While the precise origins of the connection between 420 and marijuana are indefinite, lost in smoky memory, a popular theory traces it back to the early '70s and a stoner clique at San Rafael High School who gathered at a particular spot after school at 4:20 p.m. to smoke pot. Whatever. Today it's code for ganja, and as the dude said, April 20th is "like a holiday" for stoners, particularly in places like Arcata.

The holiday drew party people to the park from far and wide, hundreds if not thousands. Metal heads and hippies, college students and teens, gray-haired guys and purple-haired girls, all there for no other reason than to smoke marijuana in a public place. Not everyone waited until 4:20.

The park took on a festival feel with vendors on the fringes selling tie-dyed tee-shirts, glass pipes, semi-precious stones and food, some of it munchies, some laced with ganja. A drum circle provided an unrelenting soundtrack; a young gent wearing overalls and a down jacket lay in the middle of the circle, either lost in a state of rhythm bliss or passed out.

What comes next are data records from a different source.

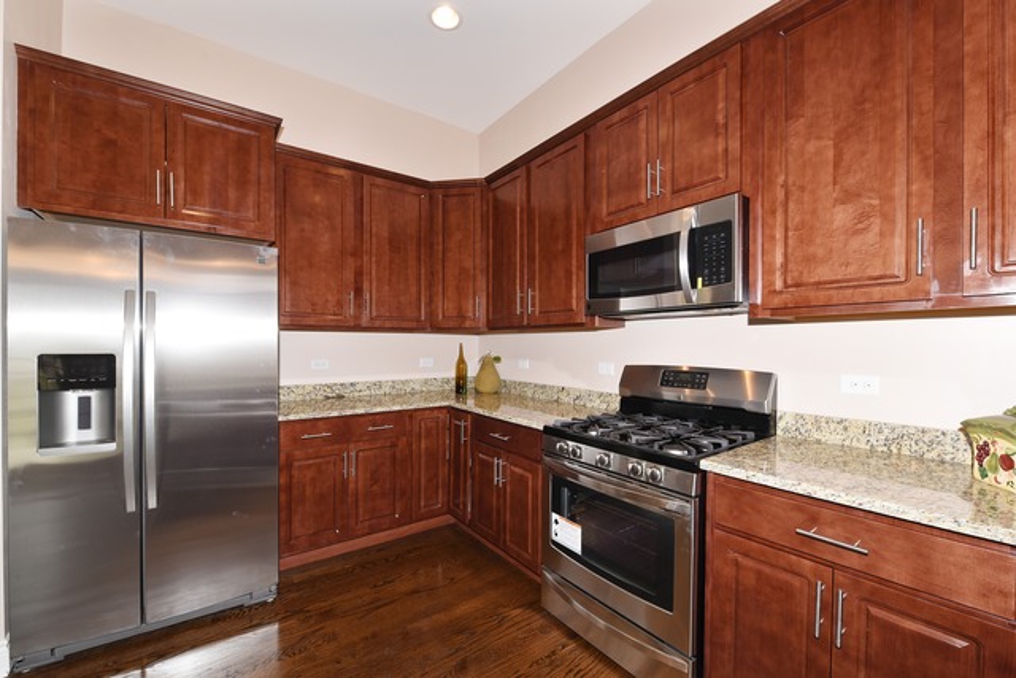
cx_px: 508
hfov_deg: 104.2
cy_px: 339
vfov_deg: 81.2
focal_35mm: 14
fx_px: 395
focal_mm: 14
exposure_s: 1/40
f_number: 11
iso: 400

Adding to the circus atmosphere, strips of nylon webbing rigged between trees at the edge of the meadow, set up by the HSU Slackline Club for those who wanted to give rope-walking a try. A skilled slacker, Rudi Bega, took a moment to discuss why he was there. "I just come to see friends," he said. "People come from all over to this thing and they keep coming back. You see them and say "Hi,' and there it is. It's not really political. I would say that my personal belief is that the incarceration of marijuana users is absurd; it's a non-violent, victimless crime. People imprisoned for marijuana should be released."

A little after 4, in the thick of the throng, someone lit up a giant reefer, six to eight inches around and about two feet long, and began passing it around. The crowd pressed in, either to try to get a toke or to snap a photo with their camera phone or digital camera.

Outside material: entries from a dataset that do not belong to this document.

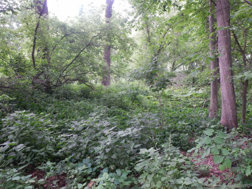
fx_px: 204
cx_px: 126
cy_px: 94
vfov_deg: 49.7
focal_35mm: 28
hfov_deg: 63.4
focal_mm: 5
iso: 400
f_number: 3.9
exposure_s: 1/15
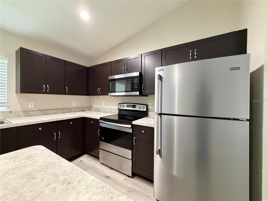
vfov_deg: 85.7
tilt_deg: -0.4
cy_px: 100
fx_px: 108
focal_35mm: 14
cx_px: 134
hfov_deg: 102.1
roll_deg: +0.0
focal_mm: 2.22
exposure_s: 1/60
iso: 800
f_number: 2.2
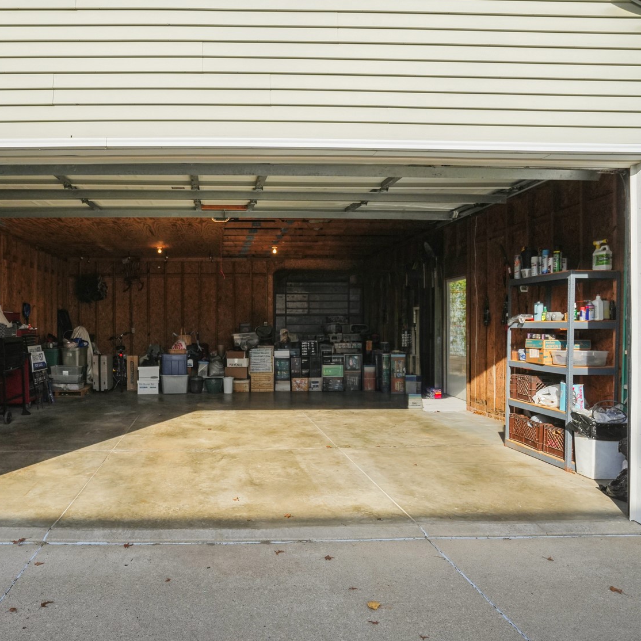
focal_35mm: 22
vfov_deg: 69.6
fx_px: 461
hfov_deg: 68.0
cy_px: 321
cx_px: 224
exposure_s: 1/1250
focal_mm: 17
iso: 800
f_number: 9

"We came down from Seattle for this," said tall, goateed Cory, who stood outside the fray. "Humboldt County is the capital of cannabis for North America, like Vancouver B.C. is for Canada. Arcata draws a crowd. People know that this is where to come to celebrate, where you're not going to get punished by the authorities. The police are not going to come out and bust all these people. They might in Seattle; I've been busted in my hometown for simple possession of herb. I see this as a peaceful protest, where we can show that we are passionate about something that's not quite completely accepted yet."

Despite a press release from Redwood ACLU chair Christina Allbright warning of "a massive influx of out-of-town law enforcement," uniformed police presence was at a minimum. A pair of Arcata policemen patrolled one side of the park. Another Arcata officer worked the other edge of the crowd with a deputy from the Humboldt County Sheriff's Office. Their only duty was "maintaining the peace," according to Deputy G. Bickel.

Cory figured that would not be hard. "There'll be no fighting here today, no one's out to hurt anyone else," he said. "People know that about marijuana. No one's ever died from taking marijuana. It's not a bad thing."

As he was completing his thought, his voice was drowned out by cheers all around. The clock had struck 4:20 on 4/20. It was time. Lighters flashed setting pipes, chillums and joints ablaze. A cloud of smoke rose above the park. The crowd cheered again. The drummers played on. Before you knew it, it was over, and the stoned masses ambled down the hill headed for home.